The Block welcomes Madison Brown, a doctoral student in the Department of Screen Cultures, as the museum’s 2023-2024 graduate interdisciplinary fellow. Madison Brown’s research explores the politics of amateur media cultures through theories of memory, domesticity, and everyday life. Madison holds an MA in Cinema Studies from the University of Toronto.
We took a moment to sit down with Madison to discuss her background and forthcoming work at the museum.
1. Can you tell us a bit about your background and your field of study?
I grew up north of Toronto in the city of Barrie, Ontario. I am the youngest of three kids, and most of my childhood was captured on videotape. Even then, I knew that the presence of the camcorder altered the way the whole family behaved; that watching home videos on the television screen provided new ways of understanding family dynamics. My undergrad experience was a veritable journey—exploring disciplines including creative writing, comparative literature, and philosophy—before I settled on a degree that most closely fit my fascination with home video: cinema studies. Now, as a PhD Candidate in Screen Cultures, my research explores everyday acts of “cleaning up” family memory, such as throwing out “bad” snapshot photos and recording over home video footage. Lucky for me, this research allows me to once again traverse other areas of inquiry, including art history, performance studies, and archive studies.
3. What interests you about working within an art museum?
As a proud first-generation college student, I have always valued the educational role that art museums play in their communities.

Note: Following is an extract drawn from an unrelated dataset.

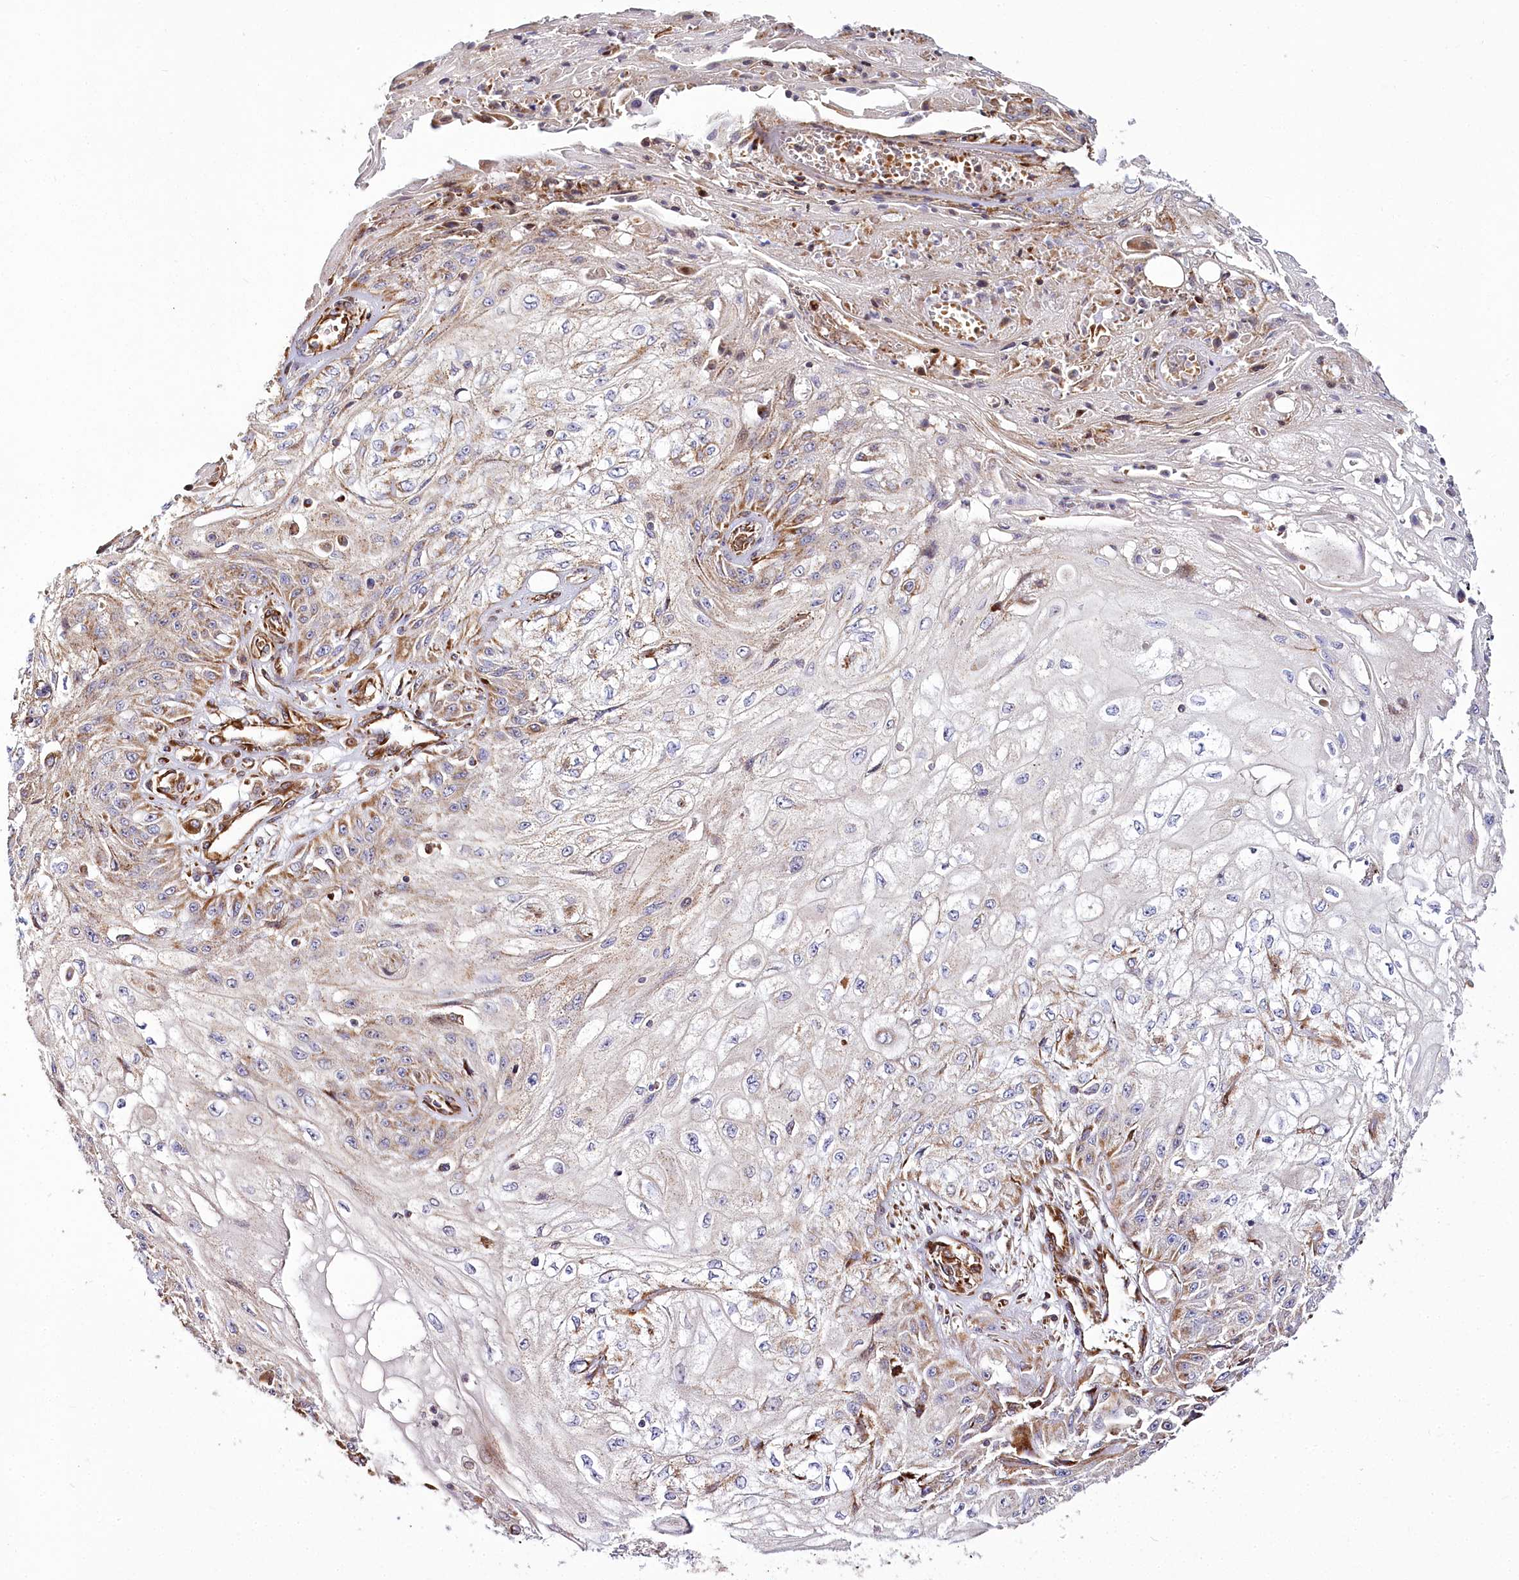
{"staining": {"intensity": "moderate", "quantity": "<25%", "location": "cytoplasmic/membranous"}, "tissue": "skin cancer", "cell_type": "Tumor cells", "image_type": "cancer", "snomed": [{"axis": "morphology", "description": "Squamous cell carcinoma, NOS"}, {"axis": "morphology", "description": "Squamous cell carcinoma, metastatic, NOS"}, {"axis": "topography", "description": "Skin"}, {"axis": "topography", "description": "Lymph node"}], "caption": "A brown stain labels moderate cytoplasmic/membranous expression of a protein in human skin cancer tumor cells. (DAB = brown stain, brightfield microscopy at high magnification).", "gene": "THUMPD3", "patient": {"sex": "male", "age": 75}}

I love that museums are a space to incubate ideas, begin conversations, and develop ideas – as well as a place of reflection. This relationship between the shared and the personal is so central to my own research, and it is also what excites me about museum work. Plus, bringing together diverse and sometimes counterintuitive viewpoints to understand a larger theoretical concept is, for me, like a jigsaw puzzle. And I love puzzles.

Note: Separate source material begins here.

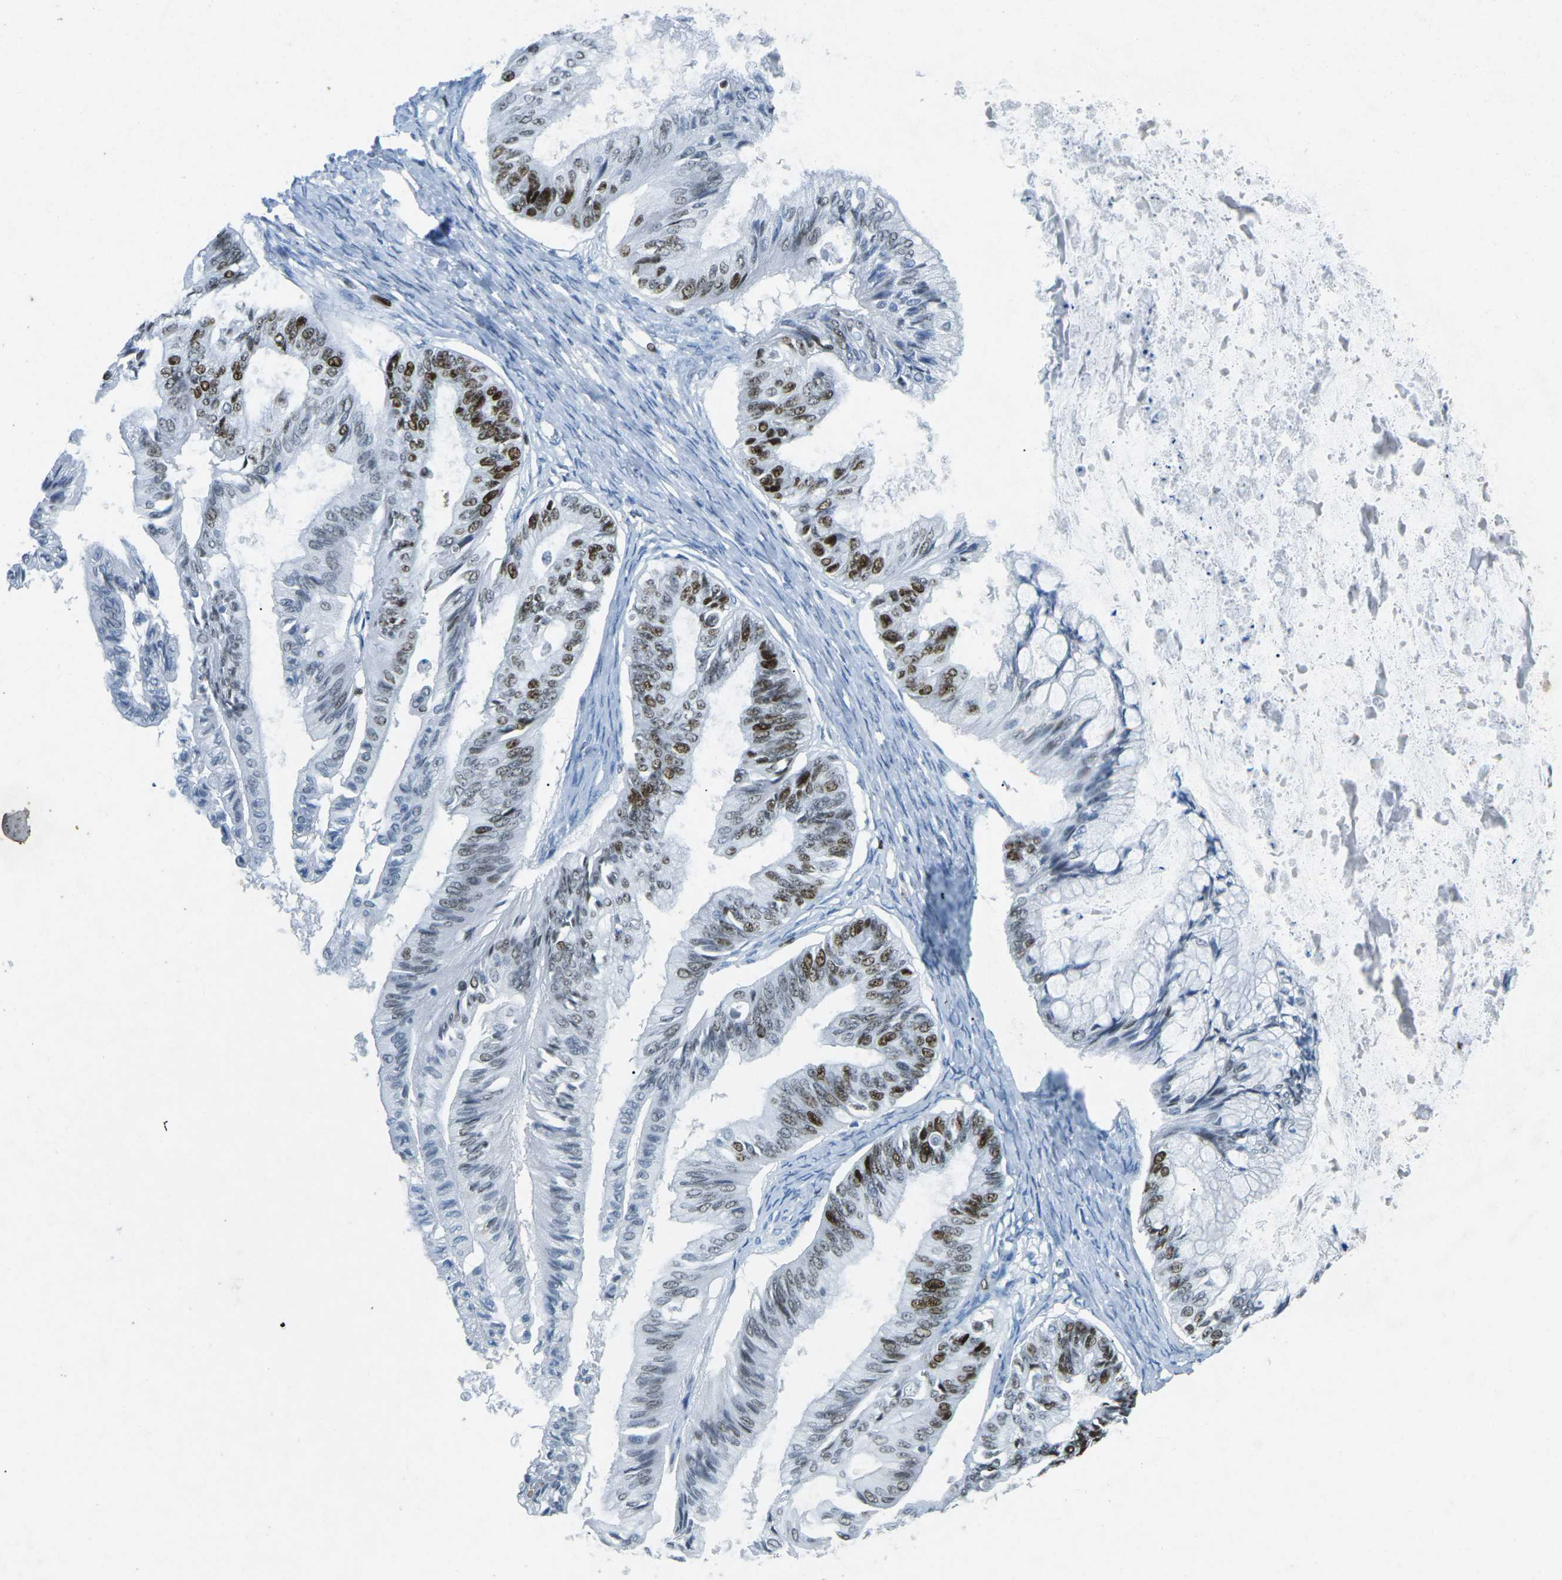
{"staining": {"intensity": "moderate", "quantity": ">75%", "location": "nuclear"}, "tissue": "ovarian cancer", "cell_type": "Tumor cells", "image_type": "cancer", "snomed": [{"axis": "morphology", "description": "Cystadenocarcinoma, mucinous, NOS"}, {"axis": "topography", "description": "Ovary"}], "caption": "Protein staining demonstrates moderate nuclear positivity in approximately >75% of tumor cells in ovarian cancer.", "gene": "RB1", "patient": {"sex": "female", "age": 57}}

4. What will you be focusing on while you are here?
As the Block’s Interdisciplinary Graduate Fellow, I am very excited to be curating a small exhibition on a concept that I spend a lot of time considering: the un-visible. Seeing is believing, it is often said, but so much of our experience and knowledge is shaped by what we cannot or do not see. But how exactly do we understand the role of the un-visible in visual culture? I am at a very early stage in the development process, as the show goes up in April 2024, but I am currently toying with the many ways that artists attempt to make the un-visible visible, as well as how the un-visible is invoked as a tactic of refusal.
5. What drew you to the Block Museum’s mission, exhibitions, and collection?
When I first arrived at Northwestern in 2017, the Block had just opened William Blake and the Age of Aquarius. As a young poet (you can laugh!), I was mad about Blake’s The Marriage of Heaven and Hell, and the scope of this show blew my mind. Far from merely rehashing the well-known (albeit amazing) works of an Englishman from the 18th century, this exhibition spanned Blake’s visual and literary influence across centuries, continents, and cultures. Ever since, I have kept coming back for similar reasons: the Block’s shows consistently deepen what I already know and provide new foundations for future discoveries.
7. Is there anything upcoming at the Block Museum or Northwestern you are particularly excited about?
I’m really looking forward to Rosalie Favell: Indigenous Artists Facing the Camera which opens this fall. In our contemporary social media landscape, it is increasingly easy to take self-presentation for granted: that we can look the way we want to and be seen through that self-determined frame. However, the fact remains that dominant institutions—museums and universities among them—have long excluded and vastly misrepresented Indigenous peoples and other marginalized communities. Favell’s photo project provides a vibrant corrective, celebrating the diversity of contemporary Indigenous artists on their own terms, and showcasing the importance of heritage as an ongoing project.